Copyright © 2015 Mohammad Subhi Al-batah et al. This is an open access article distributed under the Creative Commons Attribution License, which permits unrestricted use, distribution, and reproduction in any medium, provided the original work is properly cited.

Abstract

Landslides are one of the dangerous natural phenomena that hinder the development in Penang Island, Malaysia. Therefore, finding the reliable method to predict the occurrence of landslides is still the research of interest. In this paper, two models of artificial neural network, namely, Multilayer Perceptron (MLP) and Cascade Forward Neural Network (CFNN), are introduced to predict the landslide hazard map of Penang Island. These two models were tested and compared using eleven machine learning algorithms, that is, Levenberg Marquardt, Broyden Fletcher Goldfarb, Resilient Back Propagation, Scaled Conjugate Gradient, Conjugate Gradient with Beale, Conjugate Gradient with Fletcher Reeves updates, Conjugate Gradient with Polakribiere updates, One Step Secant, Gradient Descent, Gradient Descent with Momentum and Adaptive Learning Rate, and Gradient Descent with Momentum algorithm.
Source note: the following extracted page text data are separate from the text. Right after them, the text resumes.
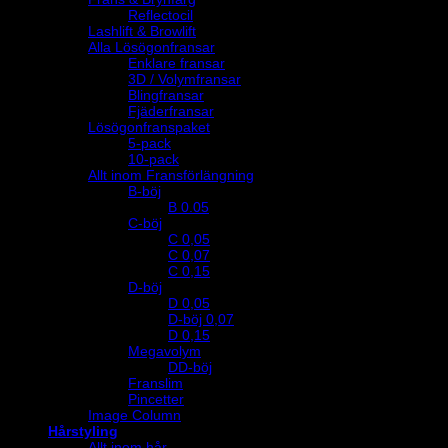
Reflectocil
Lashlift & Browlift
Alla Lösögonfransar
Enklare fransar
3D / Volymfransar
Blingfransar
Fjäderfransar
Lösögonfranspaket
5-pack
10-pack
Allt inom Fransförlängning
B-böj
B 0.05
C-böj
C 0,05
C 0,07
C 0,15
D-böj
D 0,05
D-böj 0,07
D 0,15
Megavolym
DD-böj
Franslim
Pincetter
Image Column
Hårstyling
Allt inom hår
Often, the performance of the landslide prediction depends on the input factors beside the prediction method. In this research work, 14 input factors were used. The prediction accuracies of networks were verified using the Area under the Curve method for the Receiver Operating Characteristics. The results indicated that the best prediction accuracy of 82.89% was achieved using the CFNN network with the Levenberg Marquardt learning algorithm for the training data set and 81.62% for the testing data set.